陶字安摆明了就是不接受我的道歉,也不接受我的示好。
奈何我喜欢他,还干了蠢事伤了他,也只能任命,随他怎么对待我。
最后我跟着他一起打车去了医院,原本他不想让我跟着,但我毕竟是他的狗皮膏药,这么好的接近他的机会,我怎么可能放他一个人走。
去医院的路上我一直在跟他解释,结果陶字安说:“你还是少说两句吧,少说两句我还能少生一点气。”
我闭嘴了十几秒,又忍不住说:“不过你那时候来帮我,我还是很开心的。”
陶字安皱着眉看向我:“我什么时候帮你了?”
搞了半天,他当时突然站起身只是觉得我们太吵了想走,压根儿不是来帮我的。
“我想多了?”
“你想得可太多了。”陶字安嗤笑一声,“别以为我看不出来你们在那儿演戏呢。”
他大概是脸疼,额头都渗出了汗。
可即便是这样,他训我的时候也依旧严厉。
“徐青野我警告你,别在我面前搞那些幼稚的把戏。”他没好气儿地嘟囔,“也不知道你脑子里整天想什么。”
“想你呗。”我说完,前面出租车司机透过后视镜看了我们一眼。
看就看吧,我不怕看。
但陶字安看起来挺不高兴的,被我喜欢这件事,他就觉得挺烦。
我们到了医院,直接去急诊。
医生给陶字安处理伤口的时候我跑前跑后交钱、开药。
忙活了一溜十三招,回来时竟然看到了一个极其碍眼的人——那个我不知道姓名的男老师。
“什么情况?”我皱着眉走了进来。
面对这个老师,陶字安又开始装无辜的小白兔,看得我想翻白眼。
我问陶字安:“他怎么来了?”
说话间,那个男老师也看向了我:“我是不是在哪儿见过你?上次在宿舍楼外面?”
看吧,连这家伙都能记得我,陶字安却总当我不存在。
全世界就陶字安最目中无人。
我说:“对,我跟陶老师……”
“师兄,我没事。”陶字安可能生怕我说出什么奇怪的话来,迅速打断了我,“对不起啊,这么突然把你叫来,叔叔阿姨不会生气吧?”

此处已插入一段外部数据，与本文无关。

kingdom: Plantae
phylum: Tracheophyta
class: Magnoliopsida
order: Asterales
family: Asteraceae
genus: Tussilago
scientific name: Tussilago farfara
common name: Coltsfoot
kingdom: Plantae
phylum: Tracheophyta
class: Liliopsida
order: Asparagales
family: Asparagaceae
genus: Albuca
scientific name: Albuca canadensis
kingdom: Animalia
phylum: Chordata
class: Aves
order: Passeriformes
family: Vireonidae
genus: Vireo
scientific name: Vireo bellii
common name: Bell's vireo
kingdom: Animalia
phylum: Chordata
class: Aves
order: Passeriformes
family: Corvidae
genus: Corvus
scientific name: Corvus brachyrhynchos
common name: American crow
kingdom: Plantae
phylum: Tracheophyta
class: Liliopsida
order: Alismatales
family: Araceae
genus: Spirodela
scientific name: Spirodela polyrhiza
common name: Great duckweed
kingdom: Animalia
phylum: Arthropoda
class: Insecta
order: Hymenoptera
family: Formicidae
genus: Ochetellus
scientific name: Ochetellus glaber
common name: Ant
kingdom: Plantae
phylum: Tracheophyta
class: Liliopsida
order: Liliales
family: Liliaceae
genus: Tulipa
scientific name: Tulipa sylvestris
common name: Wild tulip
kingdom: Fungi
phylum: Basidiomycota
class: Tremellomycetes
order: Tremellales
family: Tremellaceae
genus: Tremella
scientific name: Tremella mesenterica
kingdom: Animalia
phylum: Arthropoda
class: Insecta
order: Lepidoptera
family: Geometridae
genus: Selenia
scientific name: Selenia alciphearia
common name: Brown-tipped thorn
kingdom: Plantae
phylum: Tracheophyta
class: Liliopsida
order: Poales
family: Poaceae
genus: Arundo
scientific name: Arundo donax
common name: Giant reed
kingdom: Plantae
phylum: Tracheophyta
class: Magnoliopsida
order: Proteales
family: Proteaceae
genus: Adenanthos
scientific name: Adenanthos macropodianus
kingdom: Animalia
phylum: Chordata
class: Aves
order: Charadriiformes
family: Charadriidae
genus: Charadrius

那所谓的“师兄”捏了捏陶字安的肩膀:“跟我还客气什么呢!我巴不得今天跑出来。”
我观察着这俩人,越看陶字安越觉得这装模作样的家伙一肚子坏水。
我从来不觉得自己是什么好东西,但看起来我的陶老师也不是什么良人。
我对陶字安说:“陶老师,你不给我介绍一下吗?”
陶字安看下我的时候,迟疑了一下,倒是那个男老师先笑了说:“你好你好,我叫陈子晟,你也是文学院的学生?”
我伸出手,跟这位陈老师握了握手。
我说:“不是,我是考古学院的,但倾慕陶老师已久,所以每周都去听他的课。”
陈子晟的手机突然响了起来,他出去接听。
我转回来看陶字安,这家伙对我又换上了那张冷脸。
他坐在椅子上,脸上的伤口已经处理好,贴着块纱布,瞪我的时候倒更让我心动了。
我走过去,弯腰走到他耳边,小声说:“既然你俩不是情侣,那应该就是你喜欢他吧?”
我还没来得及再说什么,陶字安已经掐住了我的脖子。
这人下手是真狠,一点为人师表的觉悟都没有,倒像是个恨不得手刃了我的杀手。
他一句话没说,掐得我差点断气。
这急诊室的医生护士忙得也没人搭理我,要不是陈子晟回来了,我真怀疑自己会被掐死。
之后,我们三个一起离开了医院,我说我要跟他们一起走,回学校,但陶字安不让。
他说:“不顺路,个人走个人的。”
说完,他拦了一辆出租车,先让陈子晟上去,接着自己坐到了他旁边。
我正想上车,陶字安甩了我一个眼刀,我没出息地被吓住了。
今天就随他去吧,谁让我惹了他呢?
看着他们坐的出租车开走,我赶紧又拦了一辆,他们在前我在后,很奇妙,我非但没觉得伤心,反倒感觉有意思。